▸ **EXTRAIT À LIRE**

L’alphabétisation au Guatemala

Pour souligner la Journée Internationale de l’Alphabétisation 2015, SMAC vous invite à faire un survol sur l’état de la situation actuelle au Guatemala.

«Alphabétisation et sociétés durables» est le thème de la Journée Internationale de l’Alphabétisation 2015. L’alphabétisation est un droit humain. Elle est le fondement de l’apprentissage et de l’autonomisation des individus et des communautés.

L’alphabétisation n’est pas seulement la capacité de lire et écrire, mais aussi la faculté de comprendre, raisonner  et dialoguer après la lecture d’un texte. Plus qu’un simple outil permettant la lecture,  l’alphabétisation contribue à transformer un environnement défavorisé et à l’emmener à une plus grande autonomie. L’alphabétisation encourage l’émergence de capacités critiques, donc transformatrice.  Elle contribue à éliminer la pauvreté, réduire la mortalité infantile, infléchir la croissance démographique, atteindre l’égalité des genres et assurer le développement durable, la paix et la démocratie.

Ressources, moyens et structure du système d’éducation ATT00002 (1) Actuellement, le Guatemala occupe la 116e place dans le classement mondial par Indice de développement humain (IDH), avec le deuxième IDH le plus faible de sa région.  Le manque d’investissement financier dans le secteur de l’éducation est l’une des principales raisons qui pourraient expliquer ce mauvais résultat : les dépenses totales dans le domaine de l’éducation correspondent à 3,2 % du PIB, ce qui place le Guatemala parmi les 40 pays qui dépensent le moins pour l’éducation dans le monde. Le système d’éducation du Guatemala est régi par la Constitution de 1993 et les lois scolaires. À l’article 76 de la section IV (Éducation), on peut lire cette disposition constitutionnelle:

Articulo 76

1) Sistema educativo y enseñanza bilingüe. La administración del sistema educativo deberá ser descentralizado y regionalizado.

2) En las escuelas establecidas en zonas de predominante población indígena, la enseñanza deberá impartirse preferentemente en forma bilingüe.  

Traduction libre de l’Article 76

1) L’administration du système d’éducation est décentralisée et régionalisée.

2) Dans les écoles établies dans les zones où prédomine la population indigène, l’enseignement devra de préférence être dispensé sous forme bilingue.

Quant au Règlement de la Loi sur l’alphabétisation no 137-91, l’article 3, qui porte sur l’alphabétisation dans les «langues indigènes», stipule que «la population unilingue de langue indigène a le droit d’être alphabétisée dans sa langue maternelle». Ce qui veut dire qu’au Guatemala l’enseignement devrait donc être offert en plus de 15 langues locales.

▸ **DONNÉES FOURNIES**
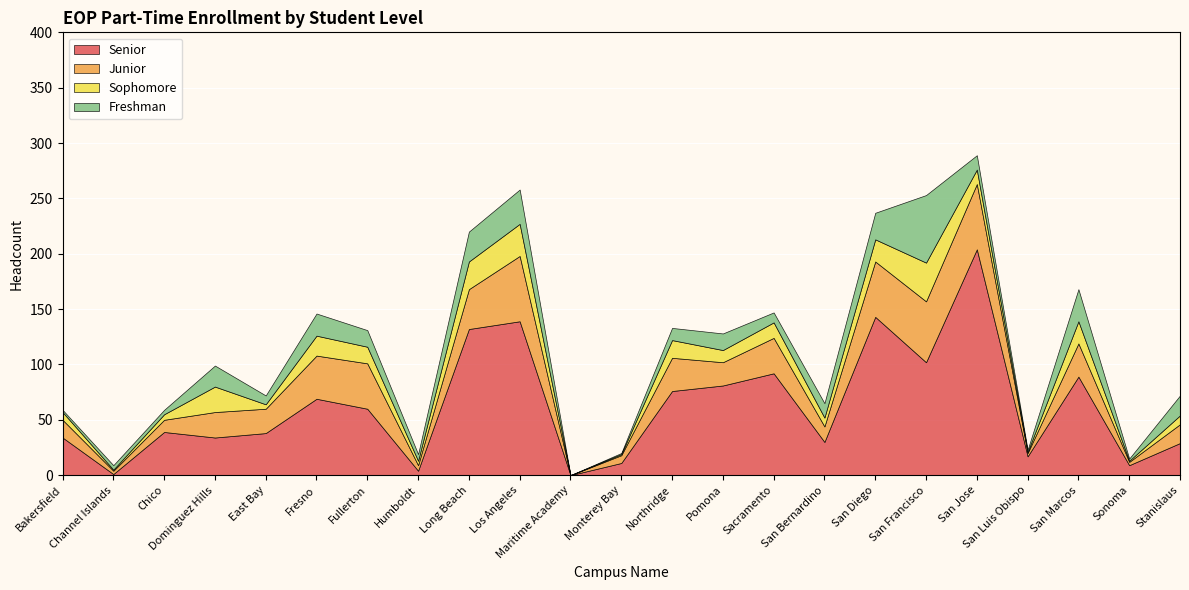

List the labels in order of Senior value, largest first.

San Jose, San Diego, Los Angeles, Long Beach, San Francisco, Sacramento, San Marcos, Pomona, Northridge, Fresno, Fullerton, Chico, East Bay, Bakersfield, Dominguez Hills, San Bernardino, Stanislaus, San Luis Obispo, Monterey Bay, Sonoma, Humboldt, Channel Islands, Maritime Academy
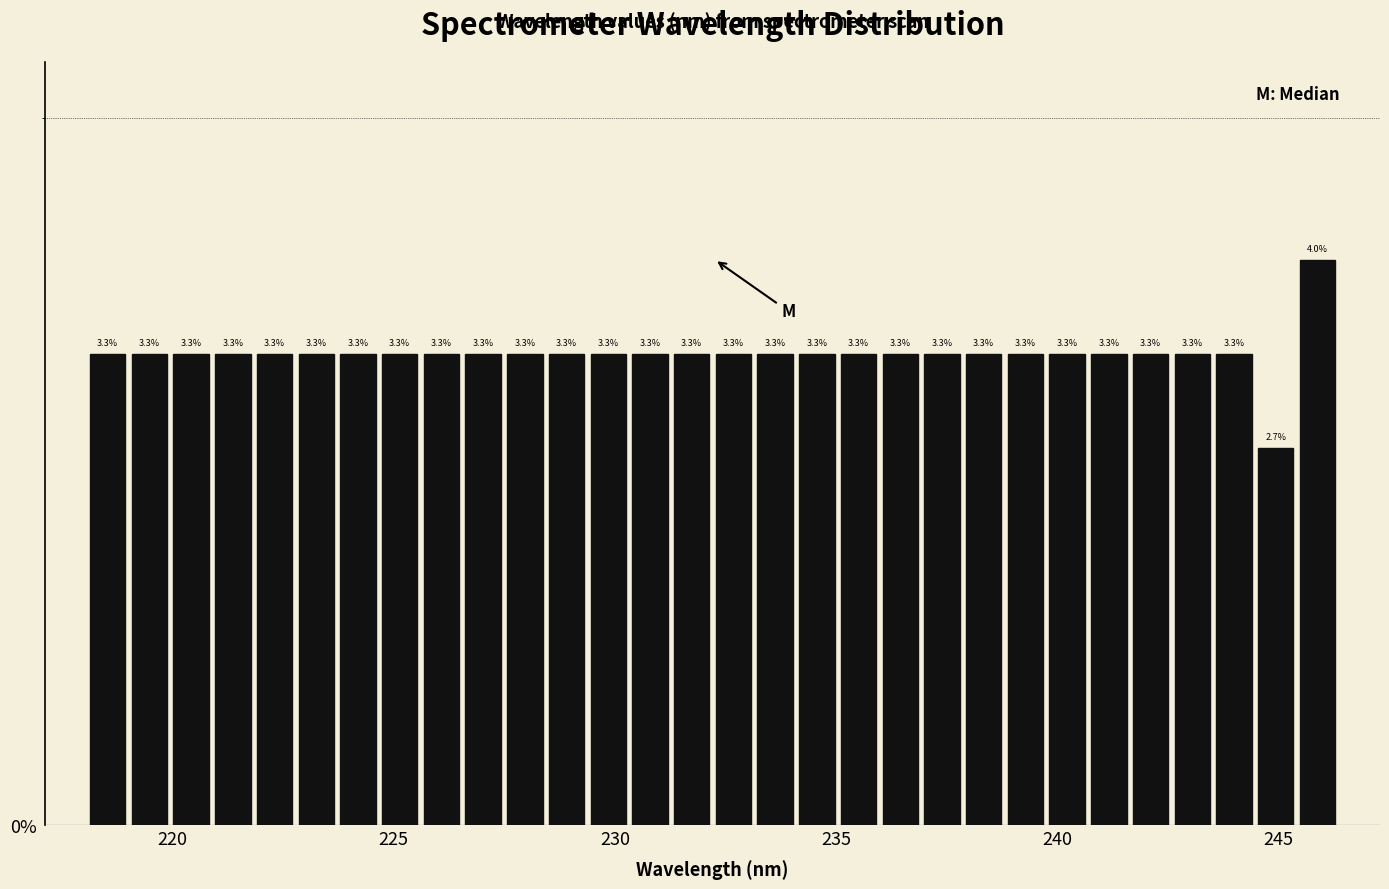

Around what value on the x-axis is the tallest bar? Give the approximate position of its centre, as read against the axis.

246.0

▸ **OBJET DE L'EXERCICE**
Rédigez la suite du texte sur l'alphabétisation au Guatemala, à partir de sa dernière phrase. Les données proviennent d'une source distincte du texte sur l'alphabétisation au Guatemala.

▸ **RÉPONSE ATTENDUE**
Les problèmes

Cependant, la réalité est beaucoup moins moderne et progressiste que sur papier. Il est rare de trouver une éducation bilingue. Beaucoup de Mayas ont dénoncé cette politique  où l’espagnol est ajouté aux langues autochtones. IMG_4711 Selon eux, ce serait une tentative d’éliminer les dialectes maya par l’espagnol pour mieux assimiler les enfants autochtones. De graves problèmes touchent le système d’éducation proposé aux indigènes. Dans la plupart des écoles destinées aux indigènes, on compte souvent au moins 60 élèves par classe alors que dans les classes de Ladinos, ils sont 40. Le surpeuplement des salles de cours explique en partie la dégradation de la qualité de l’enseignement et les taux élevés d’abandon scolaire chez les autochtones. De plus, seulement la moitié des enseignants sont d’origine indigène. Les manuels adaptés en langue indigène font cruellement défaut. Beaucoup d’enseignants ne sont pas favorables à un enseignement bilingue, notamment à cause de la persistance d’opinions péjoratives envers les indigènes et la croyance que l’espagnol est une langue d’une culture supérieure. Le système actuel ne répond pas aux besoins des autochtones. Les programmes nationaux n’intègrent aucun élément de la culture indigène. Les élèves autochtones sont  tenus d’apprendre une langue qui n’est pas leur langue maternelle. Ce qui n’est pas le cas des Ladinos.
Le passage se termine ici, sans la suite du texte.